**Task requirements:**
1: Decide whether each statement below agrees with the passage on macro-aggressions. For each, answer yes or no and quote the words of the passage that settle it.
(a) Macro-aggressions can be more readily addressed.
(b) Refusing to hire someone based on their history of a behavioral health condition is given as an example of a micro-aggression.
(c) Micro-aggressions can be easily overlooked as innocent slights or missteps.
2: Please reproduce the stretch of the passage on macro-aggressions from "Micro-aggressions, on the" through "or worse, paranoid.".

Macro-aggressions are the more blatant forms of prejudice and discrimination that we are
familiar with from the various civil rights movements in the U.S. In terms of behavioral
health, macro-aggressions are such things as refusing to hire someone based on their
history of a behavioral health condition, refusing to allow for the siting of a housing
program because persons with behavioral health conditions are claimed to be dangerous,
ending a romantic relationship because a person finds out that their lover is taking
psychiatric medications, insisting on transporting persons in acute distress to the hospital
via police car and handcuffs because persons with mental illness are unpredictable, and
having only clients go though a metal detector at a substance use treatment facility. These
are somewhat obvious forms of discrimination that can be more readily addressed.
Micro-aggressions, on the other hand, are less overt or more subtle, they can be easily
overlooked as innocent slights or missteps, or the person experiencing the aggression may
be dismissed and told that he or she is simply being overly sensitive, or worse, paranoid.

[Extracted data entries]
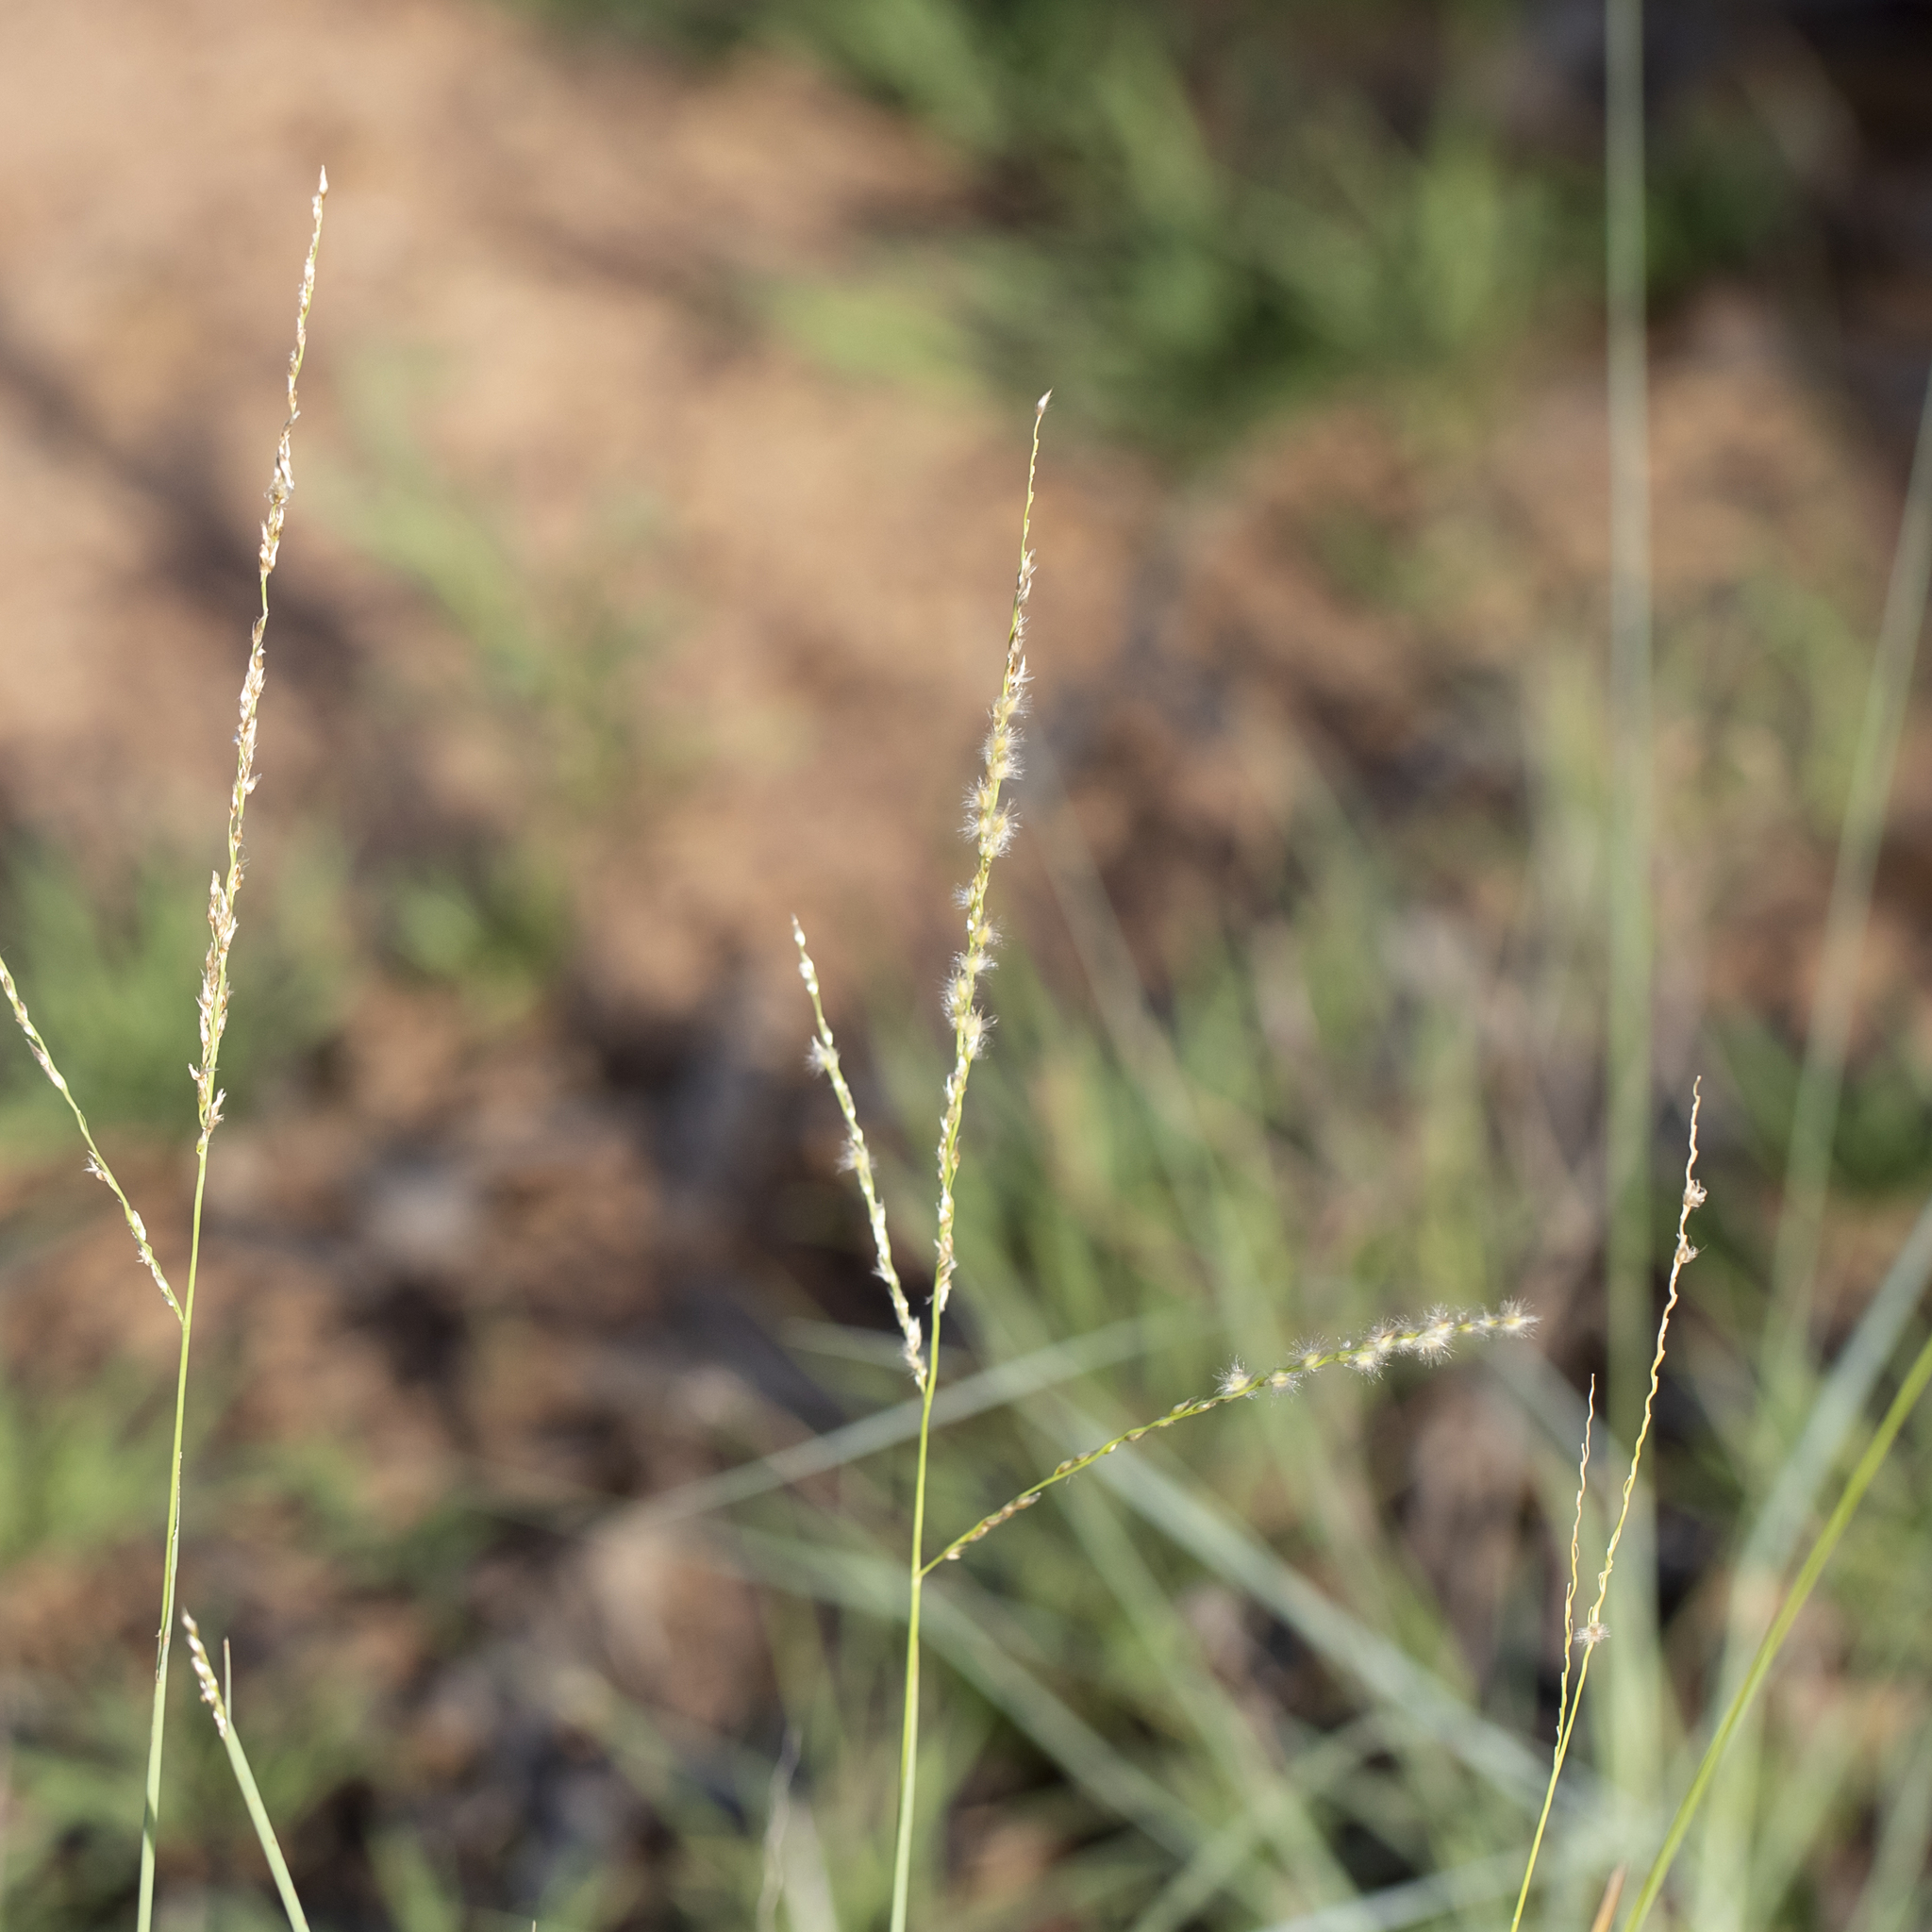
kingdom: Plantae
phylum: Tracheophyta
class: Liliopsida
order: Poales
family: Poaceae
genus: Digitaria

**Responses in order:**
1:
(a) Yes: "These are somewhat obvious forms of discrimination that can be more readily addressed."
(b) No: "macro-aggressions are such things as refusing to hire someone based on their history of a behavioral health condition"
(c) Yes: "they can be easily overlooked as innocent slights or missteps"

2:
Micro-aggressions, on the other hand, are less overt or more subtle, they can be easily
overlooked as innocent slights or missteps, or the person experiencing the aggression may
be dismissed and told that he or she is simply being overly sensitive, or worse, paranoid.